* [Provided entries]

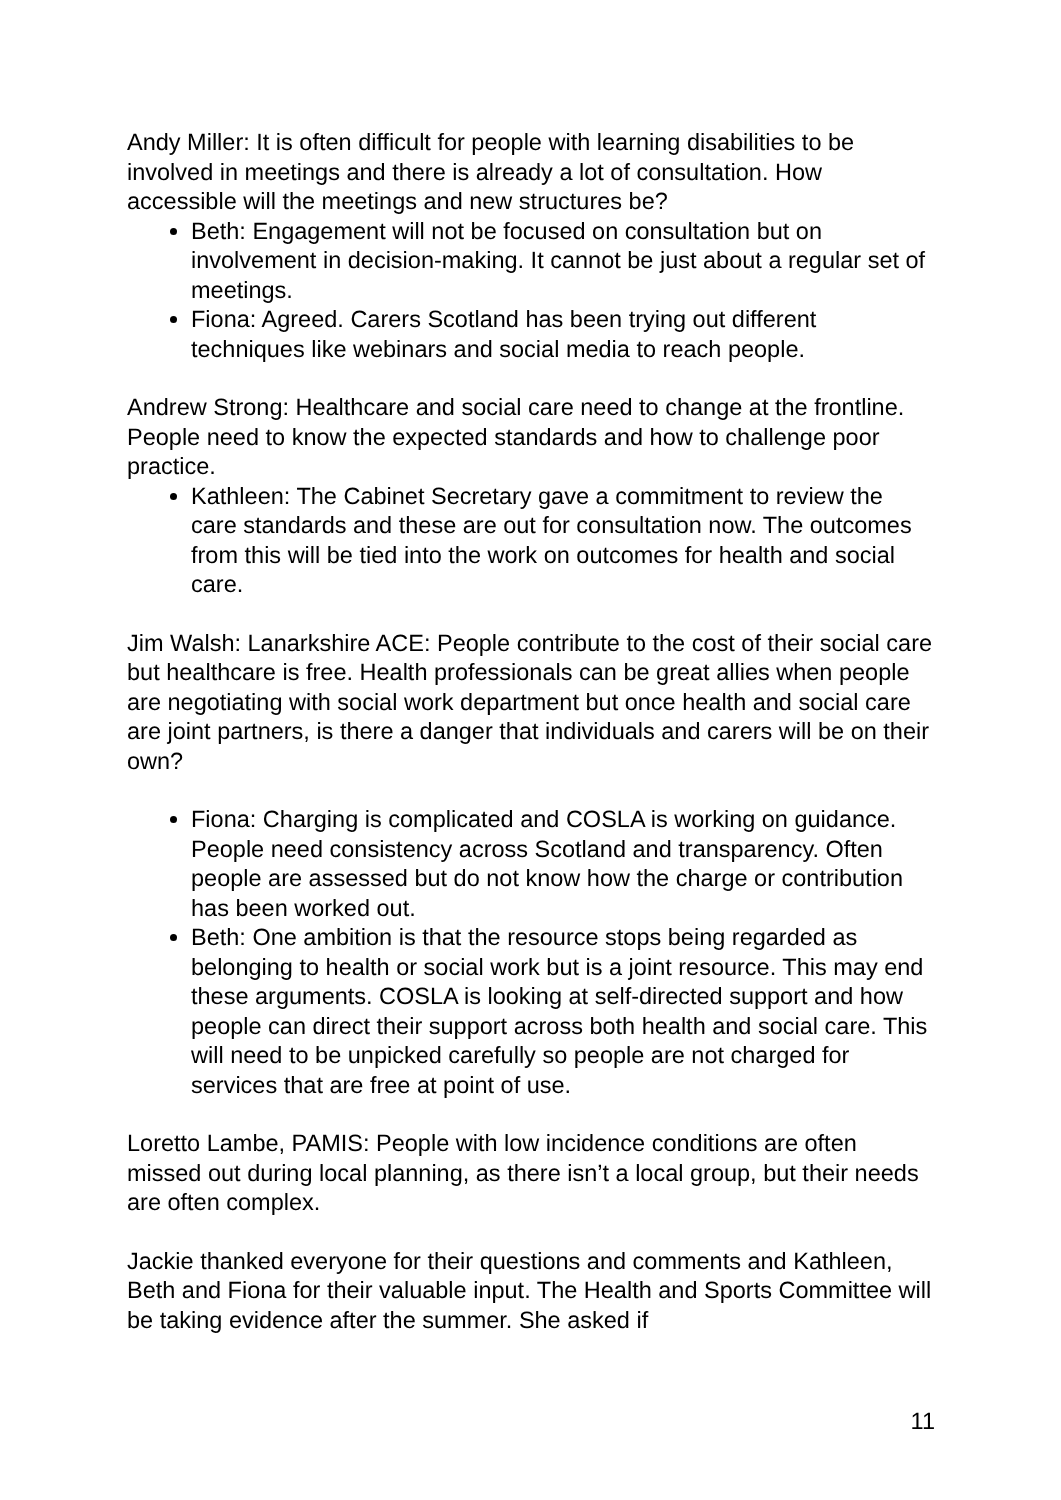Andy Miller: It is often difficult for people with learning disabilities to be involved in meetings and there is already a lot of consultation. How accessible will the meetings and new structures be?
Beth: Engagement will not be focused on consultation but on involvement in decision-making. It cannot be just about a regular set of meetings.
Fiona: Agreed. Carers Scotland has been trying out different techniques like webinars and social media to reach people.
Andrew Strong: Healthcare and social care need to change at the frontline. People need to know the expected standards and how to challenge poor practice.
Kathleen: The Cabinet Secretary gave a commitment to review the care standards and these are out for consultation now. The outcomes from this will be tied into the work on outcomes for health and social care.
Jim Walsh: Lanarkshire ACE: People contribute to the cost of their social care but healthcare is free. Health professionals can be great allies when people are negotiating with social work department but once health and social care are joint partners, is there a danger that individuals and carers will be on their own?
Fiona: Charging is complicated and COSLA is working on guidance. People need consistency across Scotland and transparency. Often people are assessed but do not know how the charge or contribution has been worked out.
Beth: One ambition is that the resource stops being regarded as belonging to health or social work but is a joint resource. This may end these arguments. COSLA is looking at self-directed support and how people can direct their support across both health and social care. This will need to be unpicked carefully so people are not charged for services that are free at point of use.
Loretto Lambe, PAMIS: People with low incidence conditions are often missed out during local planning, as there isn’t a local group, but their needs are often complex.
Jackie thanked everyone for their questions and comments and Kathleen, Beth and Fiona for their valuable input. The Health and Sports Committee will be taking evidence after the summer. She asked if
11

* [Task item] Each line from the one containing "Jackie thanked everyone" through the final line of the records must be repeated exactly, with no line added or dropped.

* [Result for this task]
Jackie thanked everyone for their questions and comments and Kathleen, Beth and Fiona for their valuable input. The Health and Sports Committee will be taking evidence after the summer. She asked if
11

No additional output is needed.